Слава «Запорожской старины» быстро распространилась за пределы Харькова. Книжка попала в личную библиотеку Пушкина. А Гоголь, прочтя два первых выпуска, написал Срезневскому: «…где вы выкопали столько сокровищ? Все думы, и особенно повести бандуристов, ослепительно хороши».
Пройдёт два десятилетия, и сам Срезневский скажет о «Запорожской старине» более строго: «Как первый опыт в своём роде и опыт юноши, едва учившегося оценять дотоле ещё не подвергавшиеся оценке произведения народной эпопеи русской, мое издание годно было только на время».

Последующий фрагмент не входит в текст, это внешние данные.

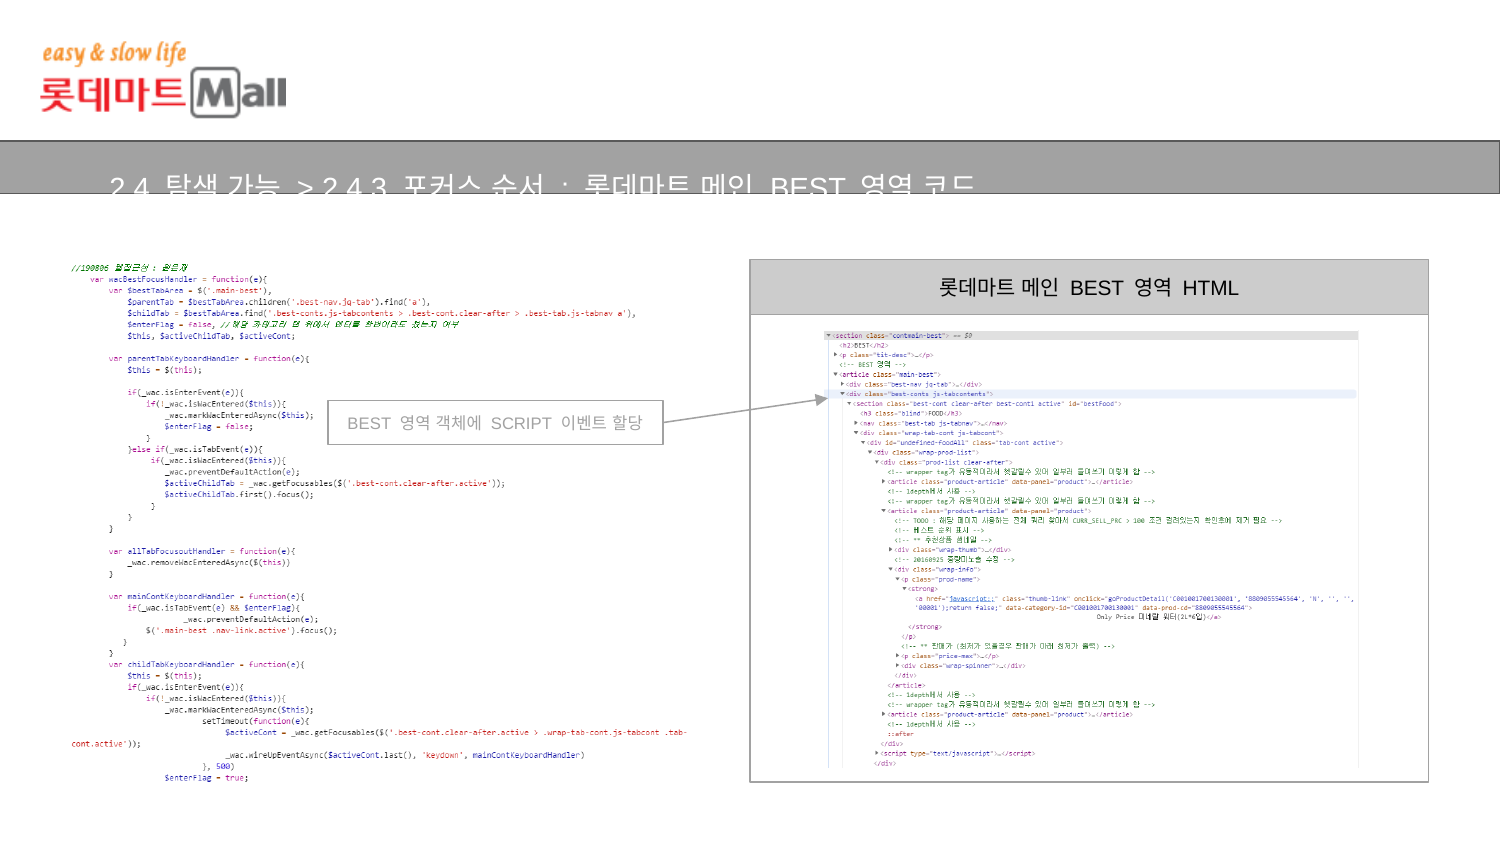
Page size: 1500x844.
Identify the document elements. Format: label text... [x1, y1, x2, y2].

text_box 2.4 탐색 가능 > 2.4.3 포커스 순서 : 롯데마트 메인 BEST 영역 코드 [94, 137, 1406, 199]
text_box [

Ещё выходили в Харькове очередные выпуски «Запорожской старины» (последний — в 1838 году). Но их молодой издатель хотя и продолжал в свободные от службы недели странствовать по украинским сёлам, разыскивая последних свидетелей запорожской славы, а всё же исподволь готовился к иным, более волнующим хождениям. Достигла Харькова весть, что в здешнем университете (а также в Петербургском, Московском и Казанском) откроют скоро кафедры по изучению истории и литературы славянских народов. В Москве на новую кафедру прочат Осипа Бодянского, первого во всей России «магистра славяноведения», а здесь, в Харькове, выбор пал на него. И радостно, и страшно, и… стыдно, наконец! Тут ведь нужен человек, владеющий свободно сразу несколькими славянскими языками. Несколькими и свободно! А он? Он пока что лишь выскочка и самозванец. Благо ещё есть спасительная отсрочка. Сразу ему кафедру никто и не поручит. Для начала дают возможность тщательно подготовиться. Возможность эта неслыханна — целых четыре года путешествия по славянским странам, причём по «наименее исследованным странам». Есть от чего голове закружиться! Правительство, он знает, не очень-то торовато на заграничные командировки для молодых учёных. Случай редчайший! И как же нужно тут постараться, чтобы не оплошать и чтобы исполнить отроческую мечту о постижении всего славянства.
Он и в этом уповании оставался чадом своей эпохи, душою самонадеянной, ещё не усмиренной буднями нескончаемого научного дознания. И он ли один таков? Его коллега, Осип Бодянский, едва прибыв в Прагу, сгоряча написал в Москву Михаилу Погодину: «Я не ворочусь к Вам без того, чтобы не говорить на всех нынешних Славянских языках…»
Блаженные в своем неведении пионеры новой науки! Они не догадывались пока, что это не так-то просто — заговорить вдруг на всех славянских языках. Что для этого мало натиска, образцовой усидчивости, великих лингвистических дарований, самой суровой аскезы, о которой сообщал тот же Бодянский своему московскому наставнику: «Вы знаете, что я пью только чай, квас и воду: квасу здесь нет и даже никто не ведает, что это такое; от чаю я отказался, и остался при одной воде, чтобы как-нибудь сберечь лишнюю копейку на чёрный день».
Они не догадывались пока, что свод славянских языков слишком разнообразен, слишком богат в красотах своих сходств и различий, чтобы кто-нибудь, даже гений, даже свой гений вдруг заговорил, подобно апостолам, на всех этих языках.
Усмиряющее понимание придёт позже. Придёт благоговейное смирение перед величавостью горы, которую хотелось повернуть, но вместо этого, как оказалось, только-только приблизились к её подошве.